Since Dempsey and Gerasimov last met in early 2014, the Russian military has evolved both materially and doctrinally, despite a major international sanctions regime, severe ruble inflation, and fallen oil prices emptying Russia’s coffers. The Russians have conducted three distinctly different military operations that have increased their military capability and its out-of-area presence while upping its overall stature in Russian society. Whether the initially surreptitious, almost bloodless invasion of “little green men” and illegal annexation of Ukraine’s Crimea, its non-attributed insertion of main force units into Eastern Ukraine and its bold, full blown intervention of high-level, strategically capable conventional assets into Syria, it is evident that President Vladimir Putin sees his improving military as an increasingly reliable policy tool for both coercion and defense. Its relative success the past three years has also been popular in Russia and reinforces the regime’s stature domestically.

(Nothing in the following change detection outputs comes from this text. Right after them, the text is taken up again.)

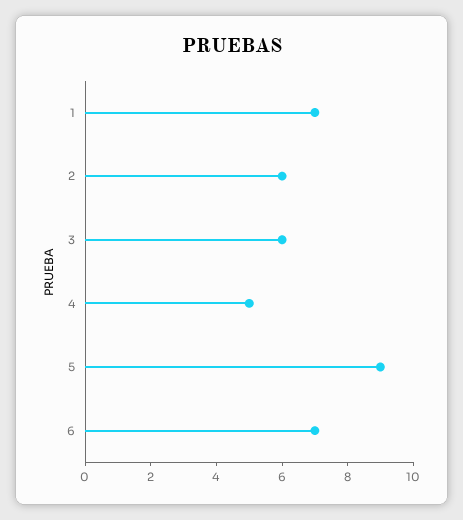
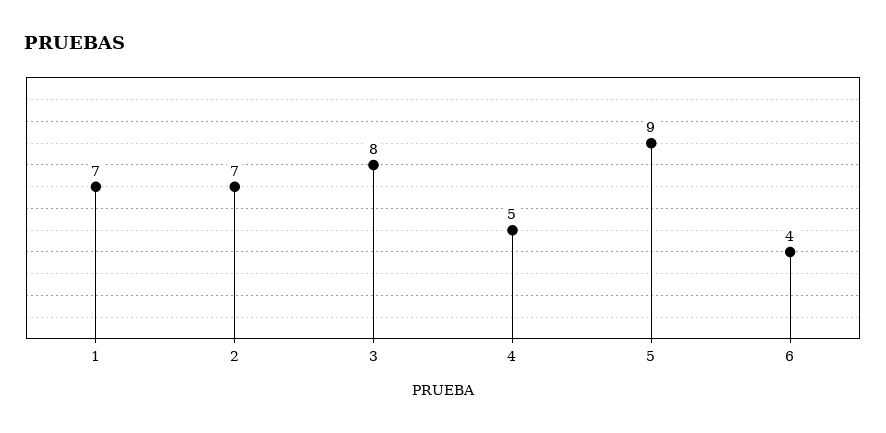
  {
    "1": 7,
-   "2": 6,
+   "2": 7,
-   "3": 6,
+   "3": 8,
    "4": 5,
    "5": 9,
-   "6": 7
+   "6": 4
  }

The consequential period framed by these operations also reveal the vulnerability of the increasingly fragile post-Cold War order. Russian military actions — both conventional and difficult-to-attribute yet aggressive hybrid “gray zone” activities —have stretched and violated the norms of international law, as well as stressing stability-focused organizations such as the UN, EU, OSCE and NATO. Several European governments, beset by migration challenges and skillfully wielded, societally-corrosive Russian disinformation are adopting increasingly illiberal positions, while Russia declares the rise of a “post-West world order.”

This was the setting within which these powerful military leaders recently met in Baku and Antalya after three years of no direct contact. It is imperative that they continue, along with senior U.S. and Russian defense officials and key regional commanders, to find venues to frankly exchange views and perspectives, de-conflict actions and incidents, and directly relay, unfiltered, what they are thinking and doing. Relationships matter, especially during times of tension and serious institutional distrust.

Peter Zwack, who recently retired from the U.S. Army as a brigadier general, is the Senior Russia-Eurasia Fellow at the National Defense University’s Institute of National Security Studies. From 2012 to 2014, he was the U.S. senior U.S. defense attache to Russia. These are his personal views.